Mike McCarthy “didn’t really want to get too deep” into his message in the postgame locker room, Dallas Cowboys running back Ezekiel Elliott said.
The night was late, the flight home was long, the four-and-a-half-day interim before the Cowboys’ next game short, and the life of the 2020 Cowboys season was draining quickly.
But the few words Elliott did choose to share from McCarthy’s huddle after a 34-17 loss at Baltimore were not the type of message a coach hopes to relay to his professional football team in December.
“We have a lot,” Elliott relayed, “to clean up.”
Questions of how long and how much this clean up will require stretch beyond Tuesday’s contest.
The Cowboys’ run defense fell victim throughout the evening to what defensive end DeMarcus Lawrence described as “self-inflicted wounds.” Ravens quarterback Lamar Jackson rushing up the middle for a 37-yard score on 4th-and-2. Running back J.K. Dobbins puncturing the center of the line for a 5-yard score three quarters later. On the day, the Ravens averaged a damaging 7.9 yards per run play, a pace good enough to enter halftime with a lead they’d never cede.
NFL DRAFT ORDER: Cowboys move into top 5 after Tuesday night’s loss
“The most frustrating part is just missed tackles,” Lawrence said. “Certain plays we got out of whack and that’s when they had a good opportunity and they scored on it. So overall, I feel like when you’re facing a good team, a good run team, with this triple option (of running backs), it’s hard to make a mistake one play.
“Because that one play can hurt you the whole game.”
The Cowboys had far more than one play hurt them. Allowing 294 rushing yards was a deep wound, but offense and special teams featured their own problems as well.

----

#### Tasks to complete
(1) Name every player mentioned in the article on the Cowboys' loss at Baltimore, along with the position the article gives for each.
(2) Write the next part of the article on the Cowboys' loss at Baltimore, beginning after its final sentence.

----

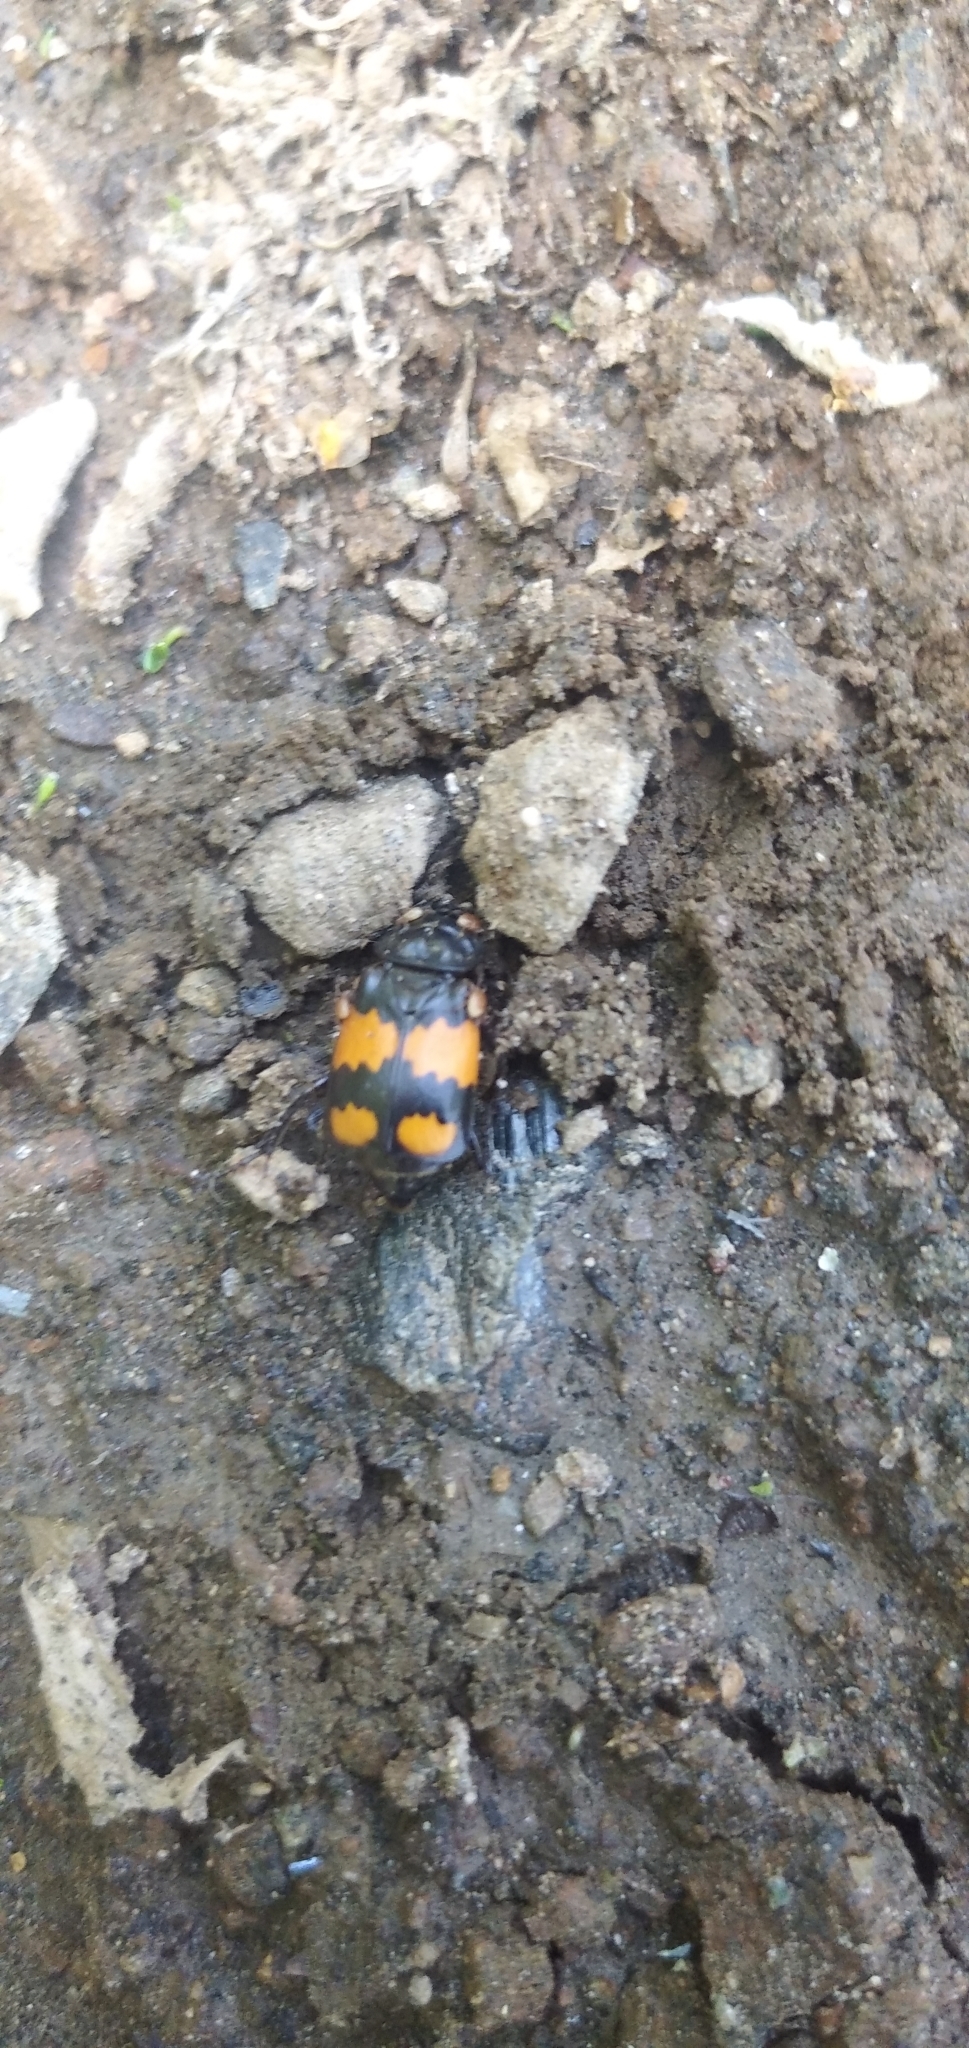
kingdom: Animalia
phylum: Arthropoda
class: Insecta
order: Coleoptera
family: Staphylinidae
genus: Nicrophorus
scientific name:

----

#### Replies
(1)
- Ezekiel Elliott, running back (Dallas Cowboys)
- DeMarcus Lawrence, defensive end (Dallas Cowboys)
- Lamar Jackson, quarterback (Baltimore Ravens)
- J.K. Dobbins, running back (Baltimore Ravens)

(2)
The Cowboys offense stalled on nine of 15 third-down attempts, their only points in the first 56 minutes of game time came after an interception and then a 66-yard kick return gifted them field position of 30 yards or shorter. Even those were not guaranteed to make it home. Dallas settled for a field-goal attempt after the interception.
“At the end of the day, we’re kicking field goal attempts and they are scoring touchdowns,” McCarthy said, in a statement that didn’t fully underscore the Cowboys’ missed opportunities.
Zuerlein’s 31-yard field goal after the interception would be his only successful 3-point attempt.
Amid a wind chill of 32 degrees and winds blowing west-northwest at 9 miles per hour, Zuerlein missed attempts from 40, 53 and 52 yards. To make matters worse, the 40-yarder was initially 35 … and Cowboys coaches failed to call a timeout to nullify a delay-of-game penalty.
“Obviously a breakdown in our operation,” McCarthy said.
Much of the Cowboys’ 2020 season has been.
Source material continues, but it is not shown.